----- INFORMATION PROVIDED
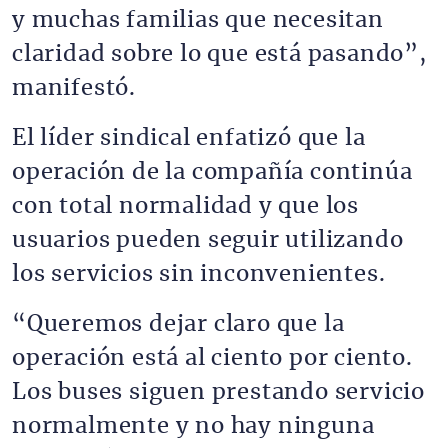
y muchas familias que necesitan
claridad sobre lo que está pasando”,
manifestó.
El líder sindical enfatizó que la
operación de la compañía continúa
con total normalidad y que los
usuarios pueden seguir utilizando
los servicios sin inconvenientes.
“Queremos dejar claro que la
operación está al ciento por ciento.
Los buses siguen prestando servicio
normalmente y no hay ninguna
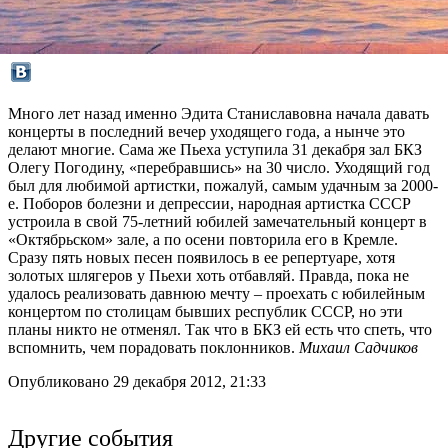
Много лет назад именно Эдита Станиславовна начала давать
концерты в последний вечер уходящего года, а нынче это
делают многие. Сама же Пьеха уступила 31 декабря зал БКЗ
Олегу Погодину, «перебравшись» на 30 число. Уходящий год
был для любимой артистки, пожалуй, самым удачным за 2000-
е. Поборов болезни и депрессии, народная артистка СССР
устроила в свой 75-летний юбилей замечательный концерт в
«Октябрьском» зале, а по осени повторила его в Кремле.
Сразу пять новых песен появилось в ее репертуаре, хотя
золотых шлягеров у Пьехи хоть отбавляй. Правда, пока не
удалось реализовать давнюю мечту – проехать с юбилейным
концертом по столицам бывших республик СССР, но эти
планы никто не отменял. Так что в БКЗ ей есть что спеть, что
вспомнить, чем порадовать поклонников.
Михаил Садчиков
Опубликовано 29 декабря 2012, 21:33
Другие события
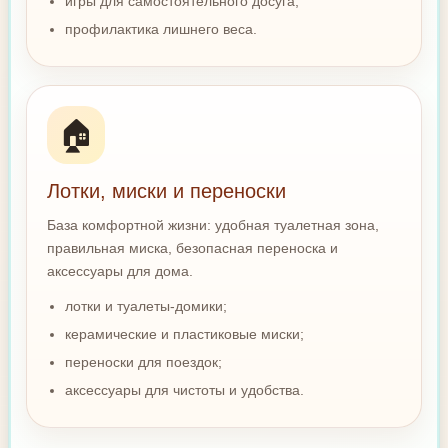
игры для самостоятельного досуга;
профилактика лишнего веса.
🏠
Лотки, миски и переноски
База комфортной жизни: удобная туалетная зона,
правильная миска, безопасная переноска и
аксессуары для дома.
лотки и туалеты-домики;
керамические и пластиковые миски;
переноски для поездок;
аксессуары для чистоты и удобства.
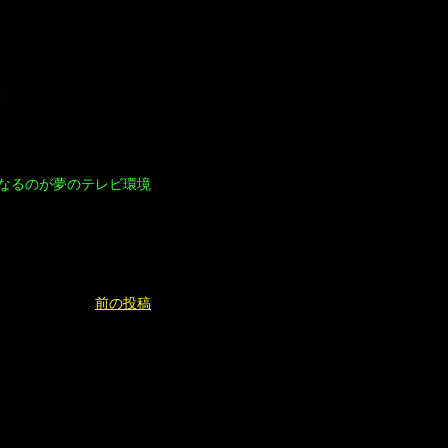
なるのが夢のテレビ環境
前の投稿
----------
# PROBLEM REQUIREMENTS:
Every line above should be reproduced exactly, please, with no pictures included.

# OUTPUT OF THE EXERCISE:
y muchas familias que necesitan
claridad sobre lo que está pasando”,
manifestó.
El líder sindical enfatizó que la
operación de la compañía continúa
con total normalidad y que los
usuarios pueden seguir utilizando
los servicios sin inconvenientes.
“Queremos dejar claro que la
operación está al ciento por ciento.
Los buses siguen prestando servicio
normalmente y no hay ninguna
Много лет назад именно Эдита Станиславовна начала давать
концерты в последний вечер уходящего года, а нынче это
делают многие. Сама же Пьеха уступила 31 декабря зал БКЗ
Олегу Погодину, «перебравшись» на 30 число. Уходящий год
был для любимой артистки, пожалуй, самым удачным за 2000-
е. Поборов болезни и депрессии, народная артистка СССР
устроила в свой 75-летний юбилей замечательный концерт в
«Октябрьском» зале, а по осени повторила его в Кремле.
Сразу пять новых песен появилось в ее репертуаре, хотя
золотых шлягеров у Пьехи хоть отбавляй. Правда, пока не
удалось реализовать давнюю мечту – проехать с юбилейным
концертом по столицам бывших республик СССР, но эти
планы никто не отменял. Так что в БКЗ ей есть что спеть, что
вспомнить, чем порадовать поклонников.
Михаил Садчиков
Опубликовано 29 декабря 2012, 21:33
Другие события
игры для самостоятельного досуга;
профилактика лишнего веса.
🏠
Лотки, миски и переноски
База комфортной жизни: удобная туалетная зона,
правильная миска, безопасная переноска и
аксессуары для дома.
лотки и туалеты-домики;
керамические и пластиковые миски;
переноски для поездок;
аксессуары для чистоты и удобства.
なるのが夢のテレビ環境
前の投稿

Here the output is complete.